The clinical decision aid we constructed for mandibular trauma patients consisted of mouth opening limitation, jaw movement pain, malocclusion, tooth mobility or avulsion. The clinical decision aid correctly discerned all the patients who did not require active treatment for mandibular fractures through the absence of the physical examination findings. To the best of our knowledge, no studies have been conducted focusing on such a clinical decision aid. Our clinical decision aids were only constructed with physical examination findings. The main advantage is that the decisions are consistent, also for patients with unclear or unverifiable components such as age, sex or mechanism of injury. The clinical decision aids allow for early bedside management during an early stage of the primary or secondary assessment. Maxillofacial trauma patients often have concomitant injuries and our clinical decision aids might help in stratifying which injuries require prioritization for resuscitation. Moreover, the clinical decision aids can be used to identify the patients requiring a consultation with an oral and maxillofacial surgeon or an otolaryngologist.

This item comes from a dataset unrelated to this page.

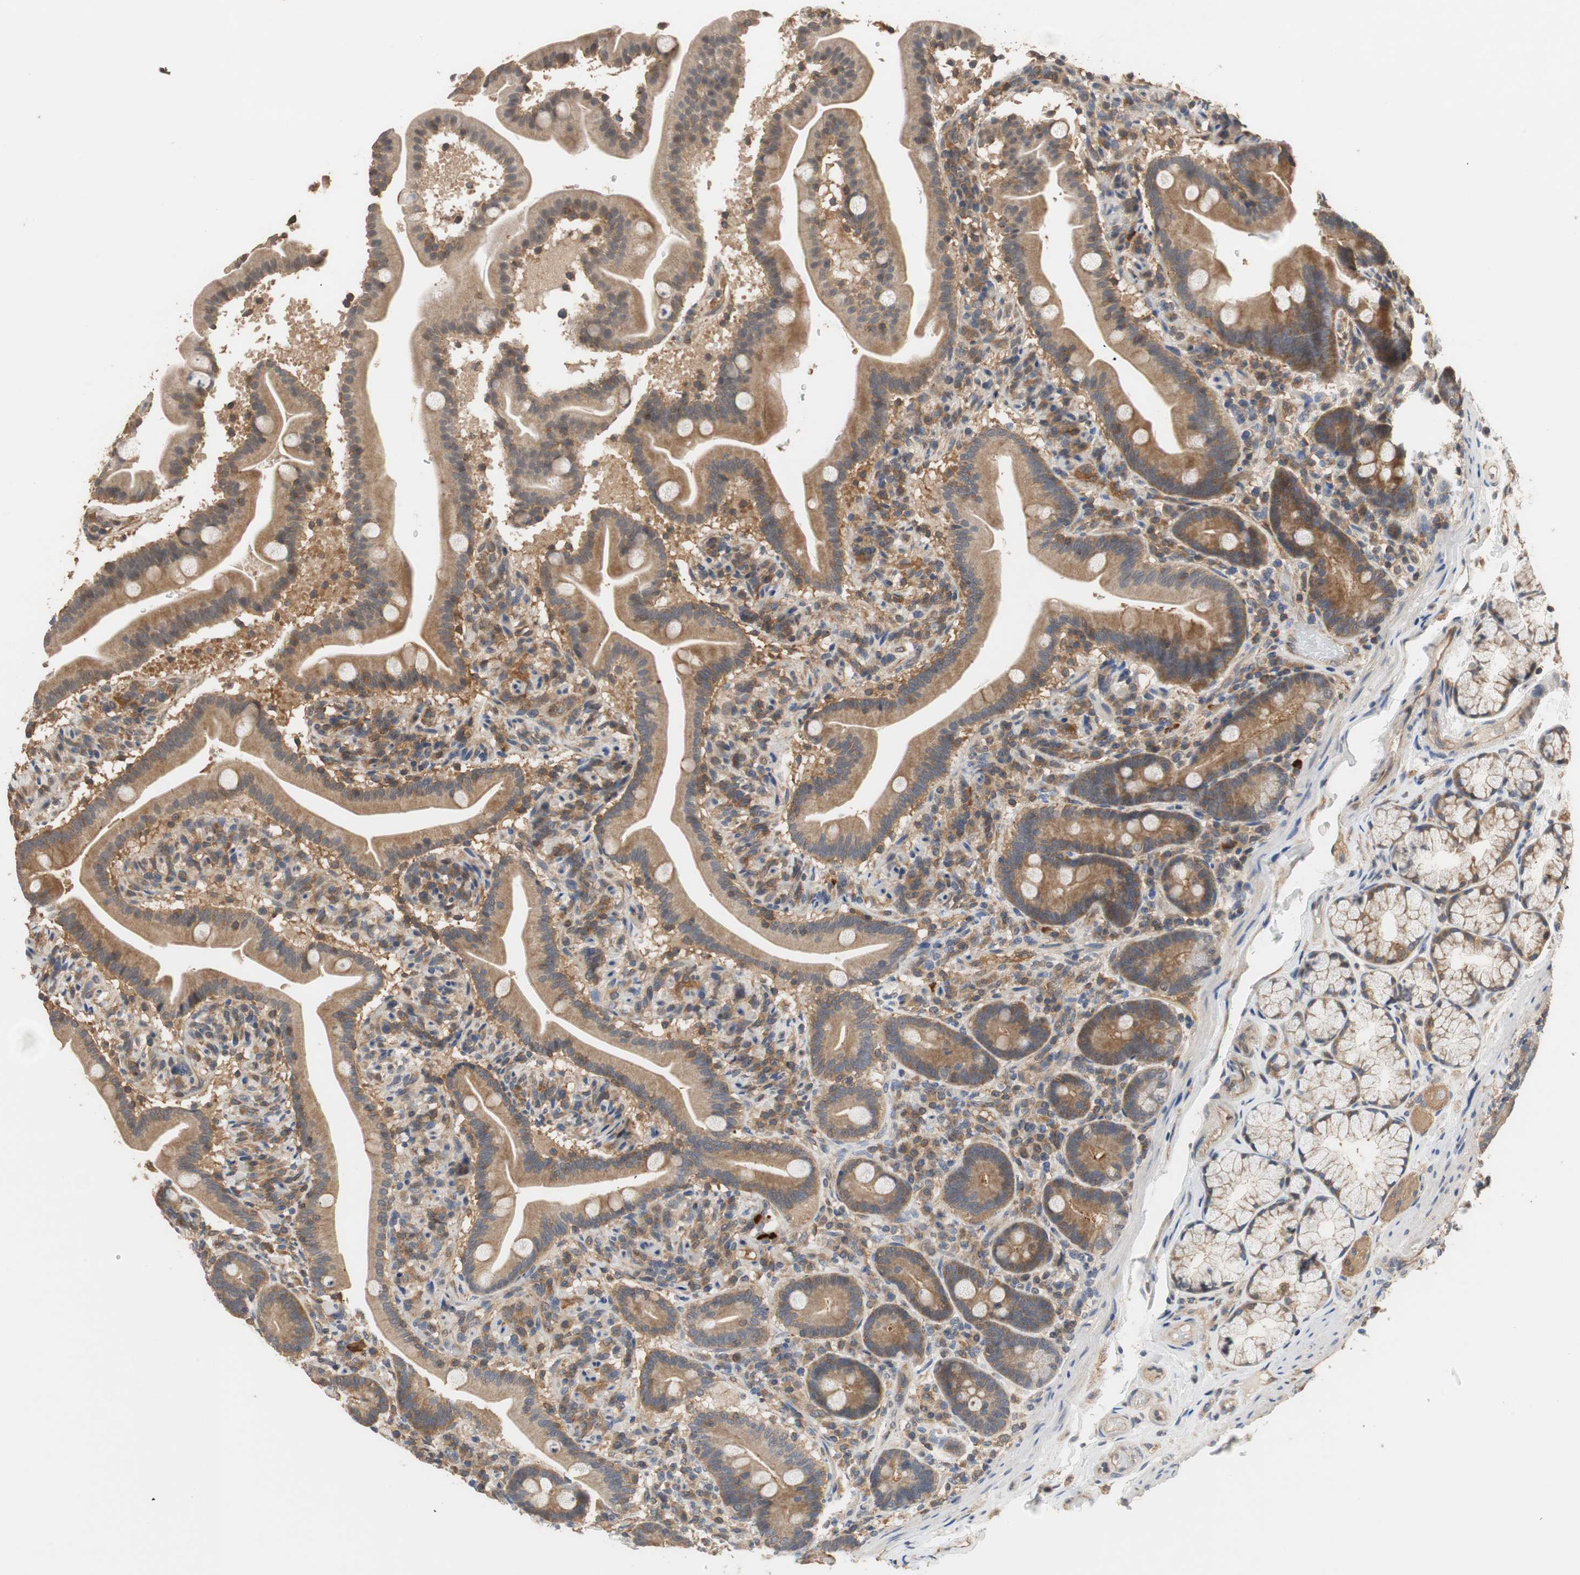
{"staining": {"intensity": "moderate", "quantity": ">75%", "location": "cytoplasmic/membranous"}, "tissue": "duodenum", "cell_type": "Glandular cells", "image_type": "normal", "snomed": [{"axis": "morphology", "description": "Normal tissue, NOS"}, {"axis": "topography", "description": "Duodenum"}], "caption": "DAB immunohistochemical staining of unremarkable duodenum reveals moderate cytoplasmic/membranous protein staining in approximately >75% of glandular cells. (Stains: DAB (3,3'-diaminobenzidine) in brown, nuclei in blue, Microscopy: brightfield microscopy at high magnification).", "gene": "MAP4K2", "patient": {"sex": "male", "age": 54}}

Our study has several limitations. First, only those patients who had undergone radiological imaging were included. Nevertheless, we focused on patients who required active treatment and one would expect those not needing radiological imaging as having low fracture risks. Second, the physical examination findings were assessed by emergency physicians with varying years of experience. In addition, these physician are less exposed to maxillofacial trauma patients compared to fully trained oral and maxillofacial surgeons that are more frequently faced with patients that require treatment. Nevertheless, we sought to standardize the physician examination using a tripartite strategy to ensure that testing of the physical examination findings was conducted similar for each patient despite the profession of the assessor. Third, the treatment decision was established using Dutch treatment protocols. However, other international treatment protocols for maxillofacial and mandibular fractures might be different, which confines the generalizability of the clinical decision aids. Thus, these clinical decision aids should be validated by future research with a new population of patients.

In conclusion, the physical examination findings in the clinical decision aids focusing on patients with midfacial or mandibular fractures that require active treatment are diagnostically accurate The clinical decision aids can successfully rule out emergency department patients with midfacial or mandibular fractures that require active treatment and so may be useful in preventing unnecessary radiological procedures.